--- DATA PROVIDED ---

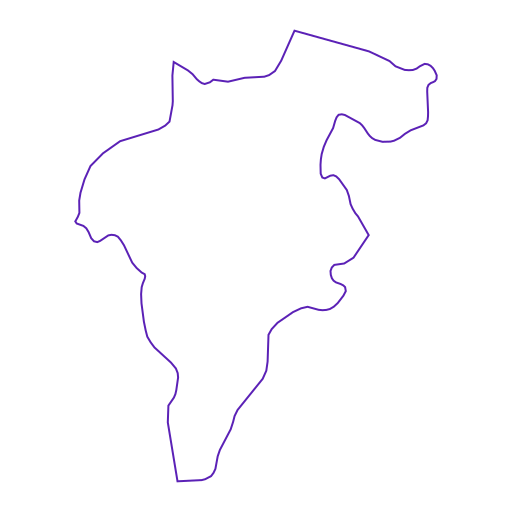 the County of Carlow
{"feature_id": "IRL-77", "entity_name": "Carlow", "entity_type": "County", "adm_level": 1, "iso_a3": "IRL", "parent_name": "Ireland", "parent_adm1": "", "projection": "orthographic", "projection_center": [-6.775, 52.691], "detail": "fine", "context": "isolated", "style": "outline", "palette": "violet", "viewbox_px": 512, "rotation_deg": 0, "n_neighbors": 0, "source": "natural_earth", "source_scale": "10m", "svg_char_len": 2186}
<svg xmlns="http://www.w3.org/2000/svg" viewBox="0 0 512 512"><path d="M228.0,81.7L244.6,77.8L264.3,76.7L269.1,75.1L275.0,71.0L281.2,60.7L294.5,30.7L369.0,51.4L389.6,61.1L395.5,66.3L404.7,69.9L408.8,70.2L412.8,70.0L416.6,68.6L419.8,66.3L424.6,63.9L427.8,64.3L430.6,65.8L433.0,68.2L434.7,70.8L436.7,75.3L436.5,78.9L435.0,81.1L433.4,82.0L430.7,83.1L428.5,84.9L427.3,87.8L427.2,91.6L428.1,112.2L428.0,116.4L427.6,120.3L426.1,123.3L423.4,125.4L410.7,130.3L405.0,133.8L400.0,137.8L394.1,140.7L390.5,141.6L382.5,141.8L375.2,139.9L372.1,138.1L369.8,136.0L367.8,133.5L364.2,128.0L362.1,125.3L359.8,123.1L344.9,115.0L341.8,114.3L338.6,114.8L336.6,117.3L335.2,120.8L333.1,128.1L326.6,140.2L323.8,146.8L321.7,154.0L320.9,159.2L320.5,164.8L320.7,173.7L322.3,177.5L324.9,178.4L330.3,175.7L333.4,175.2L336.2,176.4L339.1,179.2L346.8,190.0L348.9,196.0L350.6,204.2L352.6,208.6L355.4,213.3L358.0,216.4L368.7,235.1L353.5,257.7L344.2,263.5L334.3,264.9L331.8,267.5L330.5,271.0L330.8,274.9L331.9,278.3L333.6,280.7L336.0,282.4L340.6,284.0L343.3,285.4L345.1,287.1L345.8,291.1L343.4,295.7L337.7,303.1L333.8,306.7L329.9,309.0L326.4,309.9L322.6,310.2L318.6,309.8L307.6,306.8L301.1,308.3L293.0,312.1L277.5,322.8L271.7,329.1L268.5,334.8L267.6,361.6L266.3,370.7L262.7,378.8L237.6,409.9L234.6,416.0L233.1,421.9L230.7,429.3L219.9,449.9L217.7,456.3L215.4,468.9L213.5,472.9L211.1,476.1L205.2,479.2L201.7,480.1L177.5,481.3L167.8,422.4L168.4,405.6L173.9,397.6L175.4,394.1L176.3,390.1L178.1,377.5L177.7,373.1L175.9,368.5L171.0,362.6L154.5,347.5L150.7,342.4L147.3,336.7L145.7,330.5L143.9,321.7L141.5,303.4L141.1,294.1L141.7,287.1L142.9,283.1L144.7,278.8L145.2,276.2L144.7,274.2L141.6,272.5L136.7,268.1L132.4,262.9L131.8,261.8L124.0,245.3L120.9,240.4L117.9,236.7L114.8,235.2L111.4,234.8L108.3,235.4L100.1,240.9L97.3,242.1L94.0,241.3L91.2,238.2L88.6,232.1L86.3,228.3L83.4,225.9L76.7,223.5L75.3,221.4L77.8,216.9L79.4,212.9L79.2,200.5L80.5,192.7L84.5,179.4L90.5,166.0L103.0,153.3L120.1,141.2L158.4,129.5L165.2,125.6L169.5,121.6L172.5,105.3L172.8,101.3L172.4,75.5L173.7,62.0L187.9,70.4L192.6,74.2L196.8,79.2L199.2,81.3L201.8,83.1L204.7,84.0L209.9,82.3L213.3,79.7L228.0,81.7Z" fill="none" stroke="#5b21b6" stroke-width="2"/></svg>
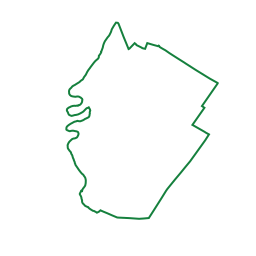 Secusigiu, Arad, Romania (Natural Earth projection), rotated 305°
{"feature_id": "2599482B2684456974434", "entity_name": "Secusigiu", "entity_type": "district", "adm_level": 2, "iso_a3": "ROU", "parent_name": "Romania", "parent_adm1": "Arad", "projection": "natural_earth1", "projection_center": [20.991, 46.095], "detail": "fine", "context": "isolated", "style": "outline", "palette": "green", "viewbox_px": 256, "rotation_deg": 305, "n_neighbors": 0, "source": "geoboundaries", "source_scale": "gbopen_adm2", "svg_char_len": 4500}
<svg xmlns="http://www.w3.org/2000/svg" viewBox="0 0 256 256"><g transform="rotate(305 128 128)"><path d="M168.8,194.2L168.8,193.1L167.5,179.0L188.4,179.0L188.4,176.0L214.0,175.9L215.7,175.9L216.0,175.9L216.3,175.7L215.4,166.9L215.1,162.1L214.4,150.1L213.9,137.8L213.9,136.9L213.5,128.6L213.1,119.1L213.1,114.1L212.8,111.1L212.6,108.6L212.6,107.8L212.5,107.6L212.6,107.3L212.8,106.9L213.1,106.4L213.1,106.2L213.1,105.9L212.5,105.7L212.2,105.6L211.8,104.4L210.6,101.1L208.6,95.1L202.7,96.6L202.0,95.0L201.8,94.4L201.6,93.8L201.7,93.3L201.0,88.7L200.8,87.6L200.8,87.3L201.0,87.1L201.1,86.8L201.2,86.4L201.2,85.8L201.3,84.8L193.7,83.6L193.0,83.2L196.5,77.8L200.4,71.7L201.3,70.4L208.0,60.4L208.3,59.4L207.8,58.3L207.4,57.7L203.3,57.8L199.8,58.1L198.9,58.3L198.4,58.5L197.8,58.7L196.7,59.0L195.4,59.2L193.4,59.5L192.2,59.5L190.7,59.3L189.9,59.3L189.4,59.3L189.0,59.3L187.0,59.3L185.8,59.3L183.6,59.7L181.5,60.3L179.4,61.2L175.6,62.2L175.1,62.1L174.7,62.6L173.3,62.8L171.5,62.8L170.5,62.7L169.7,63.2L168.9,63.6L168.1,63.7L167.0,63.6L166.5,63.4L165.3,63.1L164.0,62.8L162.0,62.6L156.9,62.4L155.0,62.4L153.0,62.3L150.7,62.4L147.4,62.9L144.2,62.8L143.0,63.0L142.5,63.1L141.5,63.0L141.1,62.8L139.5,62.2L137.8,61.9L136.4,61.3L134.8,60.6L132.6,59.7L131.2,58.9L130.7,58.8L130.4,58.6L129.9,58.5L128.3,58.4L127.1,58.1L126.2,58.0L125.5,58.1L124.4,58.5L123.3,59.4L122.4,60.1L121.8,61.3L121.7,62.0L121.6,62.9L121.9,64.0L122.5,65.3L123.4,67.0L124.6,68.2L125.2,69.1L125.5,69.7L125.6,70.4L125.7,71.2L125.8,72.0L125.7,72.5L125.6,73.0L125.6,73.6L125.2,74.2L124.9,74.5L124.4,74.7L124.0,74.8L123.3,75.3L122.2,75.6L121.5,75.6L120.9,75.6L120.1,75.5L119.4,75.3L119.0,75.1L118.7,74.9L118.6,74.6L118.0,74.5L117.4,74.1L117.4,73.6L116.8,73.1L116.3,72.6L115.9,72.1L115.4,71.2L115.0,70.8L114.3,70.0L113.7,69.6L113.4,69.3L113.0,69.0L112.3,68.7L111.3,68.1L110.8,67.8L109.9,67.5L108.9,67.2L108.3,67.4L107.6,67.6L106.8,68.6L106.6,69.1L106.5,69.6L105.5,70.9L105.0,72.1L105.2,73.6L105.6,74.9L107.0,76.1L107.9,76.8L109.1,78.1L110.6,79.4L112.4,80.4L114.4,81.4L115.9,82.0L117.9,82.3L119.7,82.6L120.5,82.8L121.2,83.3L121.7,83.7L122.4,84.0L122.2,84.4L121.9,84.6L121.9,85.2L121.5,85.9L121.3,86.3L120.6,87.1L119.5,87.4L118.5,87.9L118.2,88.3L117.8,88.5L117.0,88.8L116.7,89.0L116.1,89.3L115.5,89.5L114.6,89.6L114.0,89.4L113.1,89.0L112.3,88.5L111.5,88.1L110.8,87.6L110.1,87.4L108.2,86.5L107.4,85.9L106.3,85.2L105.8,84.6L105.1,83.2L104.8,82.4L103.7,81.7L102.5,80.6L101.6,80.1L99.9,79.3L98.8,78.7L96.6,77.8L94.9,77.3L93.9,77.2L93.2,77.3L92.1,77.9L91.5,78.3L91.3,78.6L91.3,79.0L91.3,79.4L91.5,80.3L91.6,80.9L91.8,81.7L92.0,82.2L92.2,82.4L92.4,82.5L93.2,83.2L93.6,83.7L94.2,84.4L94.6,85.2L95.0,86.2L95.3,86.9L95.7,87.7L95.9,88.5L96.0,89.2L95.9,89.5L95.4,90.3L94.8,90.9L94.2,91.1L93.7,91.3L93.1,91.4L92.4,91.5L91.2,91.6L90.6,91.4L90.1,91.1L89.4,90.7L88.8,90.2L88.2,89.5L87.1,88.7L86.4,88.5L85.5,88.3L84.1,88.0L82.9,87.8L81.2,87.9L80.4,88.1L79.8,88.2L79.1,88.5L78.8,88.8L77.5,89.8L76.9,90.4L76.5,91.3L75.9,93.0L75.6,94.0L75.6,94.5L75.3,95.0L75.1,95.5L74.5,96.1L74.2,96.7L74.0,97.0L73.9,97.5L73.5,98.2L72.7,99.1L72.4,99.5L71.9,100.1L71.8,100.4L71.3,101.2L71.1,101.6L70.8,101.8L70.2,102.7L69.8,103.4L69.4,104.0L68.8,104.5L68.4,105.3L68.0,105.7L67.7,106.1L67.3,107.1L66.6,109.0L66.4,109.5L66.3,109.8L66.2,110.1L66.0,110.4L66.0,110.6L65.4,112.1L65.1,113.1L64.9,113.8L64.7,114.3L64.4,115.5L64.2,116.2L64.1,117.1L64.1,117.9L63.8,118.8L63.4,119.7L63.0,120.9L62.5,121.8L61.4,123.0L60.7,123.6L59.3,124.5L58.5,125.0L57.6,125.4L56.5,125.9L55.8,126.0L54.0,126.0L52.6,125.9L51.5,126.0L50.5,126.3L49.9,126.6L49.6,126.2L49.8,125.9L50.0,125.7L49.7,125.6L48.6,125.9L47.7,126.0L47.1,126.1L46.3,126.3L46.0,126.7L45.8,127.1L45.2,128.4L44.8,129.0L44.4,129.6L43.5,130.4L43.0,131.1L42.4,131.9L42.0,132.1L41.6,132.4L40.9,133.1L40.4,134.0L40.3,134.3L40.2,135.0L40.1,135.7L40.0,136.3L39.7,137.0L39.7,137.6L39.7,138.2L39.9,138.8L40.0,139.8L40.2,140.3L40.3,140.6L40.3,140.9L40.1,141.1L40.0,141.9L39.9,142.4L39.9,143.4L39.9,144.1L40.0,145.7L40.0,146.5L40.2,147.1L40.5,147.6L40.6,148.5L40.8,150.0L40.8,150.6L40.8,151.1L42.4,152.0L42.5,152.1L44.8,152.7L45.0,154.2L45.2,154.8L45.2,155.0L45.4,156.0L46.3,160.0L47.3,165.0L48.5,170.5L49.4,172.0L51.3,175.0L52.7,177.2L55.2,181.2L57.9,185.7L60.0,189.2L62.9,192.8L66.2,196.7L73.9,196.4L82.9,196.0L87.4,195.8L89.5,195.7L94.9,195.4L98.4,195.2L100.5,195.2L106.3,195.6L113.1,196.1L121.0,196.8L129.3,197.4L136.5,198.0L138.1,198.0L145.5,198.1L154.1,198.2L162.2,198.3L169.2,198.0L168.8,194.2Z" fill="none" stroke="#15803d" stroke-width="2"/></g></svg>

---

OBJECTIVE ▸ Show every line of the entries above that contains the string "source", copying each one in full.

ANSWER TO THE PROBLEM ▸
{"feature_id": "IRL-77", "entity_name": "Carlow", "entity_type": "County", "adm_level": 1, "iso_a3": "IRL", "parent_name": "Ireland", "parent_adm1": "", "projection": "orthographic", "projection_center": [-6.775, 52.691], "detail": "fine", "context": "isolated", "style": "outline", "palette": "violet", "viewbox_px": 512, "rotation_deg": 0, "n_neighbors": 0, "source": "natural_earth", "source_scale": "10m", "svg_char_len": 2186}
{"feature_id": "2599482B2684456974434", "entity_name": "Secusigiu", "entity_type": "district", "adm_level": 2, "iso_a3": "ROU", "parent_name": "Romania", "parent_adm1": "Arad", "projection": "natural_earth1", "projection_center": [20.991, 46.095], "detail": "fine", "context": "isolated", "style": "outline", "palette": "green", "viewbox_px": 256, "rotation_deg": 305, "n_neighbors": 0, "source": "geoboundaries", "source_scale": "gbopen_adm2", "svg_char_len": 4500}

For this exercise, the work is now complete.